ソフトBを強くするアピール合戦、昨季ウエスタン新記録124安打の塚田が3安打

 次々と、日替わりで結果を残す若手に、工藤公康監督の表情が綻んだ。12日に行われた中日とのオープン戦(ヤフオクドーム)。チーム全体で14安打を放ち、11得点。今季のオープン戦で初となる2ケタ得点をマークし、指揮官は「(若手は)試合に対する集中力、なんとかしようという思いがある」とアピールを続ける選手たちに目を細めた。

 上林誠知や牧原大成、育成選手の曽根海成らが結果を出しているオープン戦。この日、もっとも存在感を示したのは、6年目の塚田正義だった。初回。3点を奪い、なおも1死三塁で迎えた第1打席。左腕バルデスから左前へ適時打を放った。3回1死では、ジョーダンから左前安打を放ち、盗塁も決めた。

 7回無死一、二塁での第4打席にも左前安打を放ち、一挙5得点のビックイニングをお膳立てした。左翼から一塁に位置を替えて迎えた8回の守備では、ファールゾーンへのフライに頭から飛び込んでキャッチ。5打数3安打1打点の打撃だけでなく、走守でもアピールに成功し「とにかくどんな形でもいいから結果を出したかった。本当に必死でした」。

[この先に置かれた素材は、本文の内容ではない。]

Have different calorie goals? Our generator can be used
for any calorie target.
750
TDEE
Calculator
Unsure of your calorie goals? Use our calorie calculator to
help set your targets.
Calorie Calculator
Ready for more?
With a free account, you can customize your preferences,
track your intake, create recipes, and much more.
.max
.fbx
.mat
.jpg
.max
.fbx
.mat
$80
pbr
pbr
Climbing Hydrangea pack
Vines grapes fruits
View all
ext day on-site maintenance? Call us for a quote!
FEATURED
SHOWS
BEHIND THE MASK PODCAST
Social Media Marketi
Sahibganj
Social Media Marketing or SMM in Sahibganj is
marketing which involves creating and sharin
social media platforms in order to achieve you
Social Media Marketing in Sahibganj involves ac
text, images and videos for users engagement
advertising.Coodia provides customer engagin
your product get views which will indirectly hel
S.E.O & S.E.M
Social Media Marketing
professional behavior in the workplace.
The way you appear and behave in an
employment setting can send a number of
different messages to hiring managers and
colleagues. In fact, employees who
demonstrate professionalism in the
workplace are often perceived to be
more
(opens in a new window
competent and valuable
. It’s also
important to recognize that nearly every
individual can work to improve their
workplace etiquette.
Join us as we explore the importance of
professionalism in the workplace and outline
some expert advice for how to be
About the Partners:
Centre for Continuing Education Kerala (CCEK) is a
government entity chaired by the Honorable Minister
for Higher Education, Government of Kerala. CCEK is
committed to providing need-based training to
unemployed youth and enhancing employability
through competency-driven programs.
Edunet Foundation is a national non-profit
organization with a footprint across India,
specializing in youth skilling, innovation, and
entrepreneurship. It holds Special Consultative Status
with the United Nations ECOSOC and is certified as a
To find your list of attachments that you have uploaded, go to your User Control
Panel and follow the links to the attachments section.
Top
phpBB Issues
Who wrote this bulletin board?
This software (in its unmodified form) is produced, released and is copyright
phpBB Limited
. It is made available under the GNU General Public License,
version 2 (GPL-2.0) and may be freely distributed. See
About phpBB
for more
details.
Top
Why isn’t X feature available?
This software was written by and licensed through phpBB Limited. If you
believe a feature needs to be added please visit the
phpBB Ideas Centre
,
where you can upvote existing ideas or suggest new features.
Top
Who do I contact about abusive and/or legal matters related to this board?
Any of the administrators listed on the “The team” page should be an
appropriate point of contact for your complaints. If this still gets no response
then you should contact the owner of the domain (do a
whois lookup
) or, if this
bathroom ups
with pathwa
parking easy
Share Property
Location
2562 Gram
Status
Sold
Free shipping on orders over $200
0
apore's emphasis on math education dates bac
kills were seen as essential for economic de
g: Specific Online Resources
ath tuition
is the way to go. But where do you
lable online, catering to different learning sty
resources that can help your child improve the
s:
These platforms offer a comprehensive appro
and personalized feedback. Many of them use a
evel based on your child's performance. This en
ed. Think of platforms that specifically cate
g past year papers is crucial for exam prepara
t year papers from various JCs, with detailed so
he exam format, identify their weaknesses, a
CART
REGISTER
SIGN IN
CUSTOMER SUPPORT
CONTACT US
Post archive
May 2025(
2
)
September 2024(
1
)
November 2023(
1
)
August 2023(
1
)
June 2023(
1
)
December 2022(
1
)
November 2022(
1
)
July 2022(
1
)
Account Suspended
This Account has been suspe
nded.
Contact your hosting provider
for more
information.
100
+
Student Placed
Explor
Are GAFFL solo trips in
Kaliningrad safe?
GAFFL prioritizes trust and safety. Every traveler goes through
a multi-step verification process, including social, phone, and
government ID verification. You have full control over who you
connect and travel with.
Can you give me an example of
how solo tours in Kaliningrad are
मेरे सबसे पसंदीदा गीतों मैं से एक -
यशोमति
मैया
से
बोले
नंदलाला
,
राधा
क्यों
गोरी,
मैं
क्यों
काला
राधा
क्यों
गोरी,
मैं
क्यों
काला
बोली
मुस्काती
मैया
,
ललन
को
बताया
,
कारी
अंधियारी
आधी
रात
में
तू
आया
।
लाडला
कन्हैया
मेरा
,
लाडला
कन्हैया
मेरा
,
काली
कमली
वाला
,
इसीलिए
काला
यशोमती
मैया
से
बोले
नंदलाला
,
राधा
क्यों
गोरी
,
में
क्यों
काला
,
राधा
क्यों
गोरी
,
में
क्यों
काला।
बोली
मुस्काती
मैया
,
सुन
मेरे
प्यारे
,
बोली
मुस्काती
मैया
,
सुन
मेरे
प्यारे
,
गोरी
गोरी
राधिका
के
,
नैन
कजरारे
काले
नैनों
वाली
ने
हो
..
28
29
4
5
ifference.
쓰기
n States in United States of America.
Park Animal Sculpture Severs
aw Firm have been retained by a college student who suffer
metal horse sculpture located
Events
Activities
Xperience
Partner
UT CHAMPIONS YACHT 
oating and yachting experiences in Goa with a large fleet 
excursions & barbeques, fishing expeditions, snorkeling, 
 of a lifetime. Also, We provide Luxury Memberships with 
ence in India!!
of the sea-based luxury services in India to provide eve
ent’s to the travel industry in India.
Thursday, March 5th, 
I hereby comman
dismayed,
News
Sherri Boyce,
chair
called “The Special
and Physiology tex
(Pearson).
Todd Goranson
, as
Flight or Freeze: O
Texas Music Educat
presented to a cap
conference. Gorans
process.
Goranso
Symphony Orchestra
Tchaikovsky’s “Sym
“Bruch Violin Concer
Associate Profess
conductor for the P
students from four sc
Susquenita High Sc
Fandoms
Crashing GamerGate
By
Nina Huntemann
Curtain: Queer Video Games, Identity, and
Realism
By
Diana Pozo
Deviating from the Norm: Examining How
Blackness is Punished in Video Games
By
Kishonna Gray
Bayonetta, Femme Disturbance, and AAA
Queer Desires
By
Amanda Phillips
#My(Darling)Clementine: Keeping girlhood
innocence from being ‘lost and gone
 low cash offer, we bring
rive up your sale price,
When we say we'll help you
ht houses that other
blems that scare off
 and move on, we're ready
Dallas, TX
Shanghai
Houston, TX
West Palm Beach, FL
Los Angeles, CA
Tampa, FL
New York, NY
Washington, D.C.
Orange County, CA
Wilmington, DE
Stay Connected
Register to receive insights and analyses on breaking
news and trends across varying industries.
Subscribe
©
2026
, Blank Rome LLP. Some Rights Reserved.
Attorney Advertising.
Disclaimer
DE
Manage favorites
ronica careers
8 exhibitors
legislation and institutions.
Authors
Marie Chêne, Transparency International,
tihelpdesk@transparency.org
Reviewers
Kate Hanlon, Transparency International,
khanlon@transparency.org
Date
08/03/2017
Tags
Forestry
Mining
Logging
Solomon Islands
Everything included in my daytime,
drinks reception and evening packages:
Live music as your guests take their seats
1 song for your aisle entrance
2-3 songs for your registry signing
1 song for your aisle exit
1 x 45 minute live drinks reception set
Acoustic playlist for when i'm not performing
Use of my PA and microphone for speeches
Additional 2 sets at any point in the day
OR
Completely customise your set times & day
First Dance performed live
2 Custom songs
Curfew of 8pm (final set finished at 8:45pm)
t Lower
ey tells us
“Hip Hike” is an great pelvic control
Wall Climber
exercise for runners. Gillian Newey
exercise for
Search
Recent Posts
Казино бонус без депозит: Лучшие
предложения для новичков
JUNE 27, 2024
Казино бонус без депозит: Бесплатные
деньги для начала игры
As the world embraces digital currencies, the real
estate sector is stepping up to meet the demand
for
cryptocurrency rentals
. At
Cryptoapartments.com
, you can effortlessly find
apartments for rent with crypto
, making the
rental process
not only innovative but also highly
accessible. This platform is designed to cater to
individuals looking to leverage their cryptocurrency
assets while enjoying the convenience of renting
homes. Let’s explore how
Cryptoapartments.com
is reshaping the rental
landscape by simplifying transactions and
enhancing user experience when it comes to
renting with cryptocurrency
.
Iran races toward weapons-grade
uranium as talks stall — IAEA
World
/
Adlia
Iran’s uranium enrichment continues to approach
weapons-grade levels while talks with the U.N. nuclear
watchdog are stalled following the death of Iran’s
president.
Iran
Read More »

 昨季、ウエスタンリーグでリーグ新記録となる124安打を放った塚田。キャンプ中から注目を集めている上林や真砂勇介といった好打者を抑え、ウエスタンリーグの首位打者に輝いている。登録は外野手ながら、この日試合途中から守った一塁手、そして三塁手もこなす。侍ジャパンメンバーの松田宣浩のバックアップ、後継者としても名前が挙がる中距離砲だ。

「塚田? いいですねぇ。イメージは逆方向で、ああいう打撃を続けてくれればいい」という工藤監督。この日は塚田だけでなく、7回無死満塁から、上林が2点適時二塁打、牧原は適時二塁打、斐紹も適時打を放った。「まだシーズンは始まっていない。とにかく生き残らないと」と塚田。この熾烈なアピール合戦が、ソフトバンクを強くする。